To explain the effectiveness of DPLR, we show more qualitative results of gloss-level sequence predictions. Note that the extra network is not required for the Dense Pseudo-Labels (DPL), and as the classifier for DPLR is an auxiliary, it does not affect on the inference time, which is important factor to satisfy real-time operation.
Our proposed solution directly contributes to the development of a sign translation system by providing high-quality multi-cue aware visual features to modern sign translation models. Advanced sign interpretation technologies could help socially marginalized deaf people and improve accessibility in social infrastructures such as education and health, which hearing people take for granted. However, current available large-scale PHOENIX/T benchmarks, which are sourced in a specific domain (e.g., weather forecast) could bias the model towards the certain scenario in language and visual appearance, leading to potential miscommunication, which could affect the lives deaf people.
Although we have shown that both non-manual and manual expressions are simultaneously captured from a sign video, the limitation of our work would come from the assumption that non-manual expressions occur in upper region of a frame, and vice versa for the manual expressions. While we address the issue by introducing the adaptability of the division ratio r at test time, not only the position, but also variations in scale of the signer (e.g. due to distance from camera) could be introduced in practical scenarios. Future CSLR works should embrace such practical challenges so that the recognition system can be deployed in the real world with ease.
[1] Zhou, Hao, et al. "Spatial-temporal multi-cue network for continuous sign language recognition." Proceedings of the AAAI Conference on Artificial Intelligence. Vol. 34. No. 07. 2020.
[2] Sun, Ke, et al. "Deep high-resolution representation learning for human pose estimation." Proceedings of the IEEE/CVF conference on computer vision and pattern recognition. 2019
[3] Koller, Oscar, Jens Forster, and Hermann Ney. "Continuous sign language recognition: Towards large vocabulary statistical recognition systems handling multiple signers." Computer Vision and Image Understanding 141 (2015): 108-125.
[4] Cheng, Ka Leong, et al. "Fully convolutional networks for continuous sign language recognition." European Conference on Computer Vision.

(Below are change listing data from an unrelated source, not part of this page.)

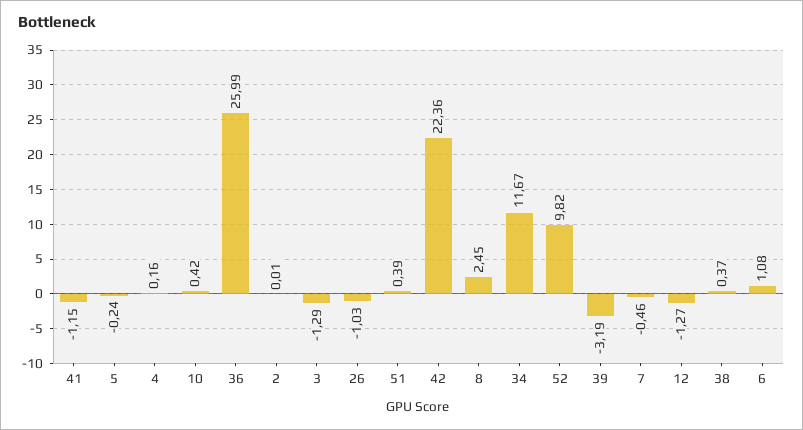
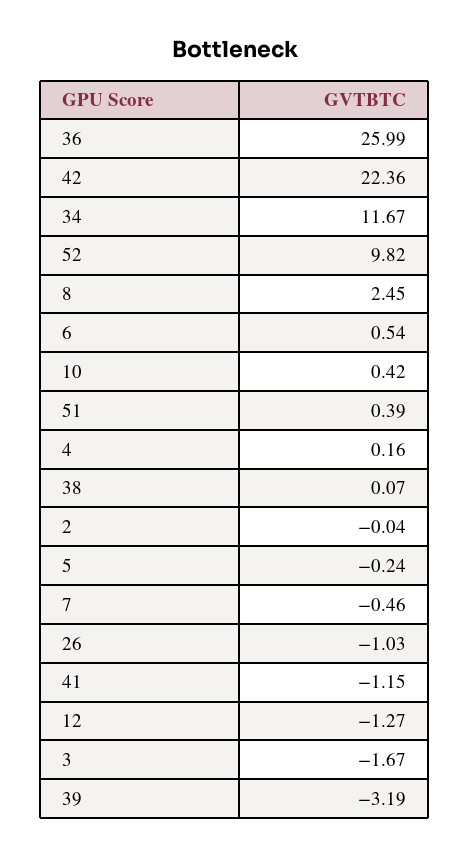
  {
    "41": -1.15,
    "5": -0.24,
    "4": 0.16,
    "10": 0.42,
    "36": 25.99,
-   "2": 0.01,
+   "2": -0.04,
-   "3": -1.29,
+   "3": -1.67,
    "26": -1.03,
    "51": 0.39,
    "42": 22.36,
    "8": 2.45,
    "34": 11.67,
    "52": 9.82,
    "39": -3.19,
    "7": -0.46,
    "12": -1.27,
-   "38": 0.37,
+   "38": 0.07,
-   "6": 1.08
+   "6": 0.54
  }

Springer, Cham, 2020.
[5] Min, Yuecong, et al. "Visual alignment constraint for continuous sign language recognition." Proceedings of the IEEE/CVF International Conference on Computer Vision. 2021.
[6] Selvaraju, Ramprasaath R., et al. "Grad-cam: Visual explanations from deep networks via gradient-based localization." Proceedings of the IEEE international conference on computer vision. 2017.
[7] Simonyan, Karen, and Andrew Zisserman. "Very deep convolutional networks for large-scale image recognition." arXiv preprint arXiv:1409.1556 (2014).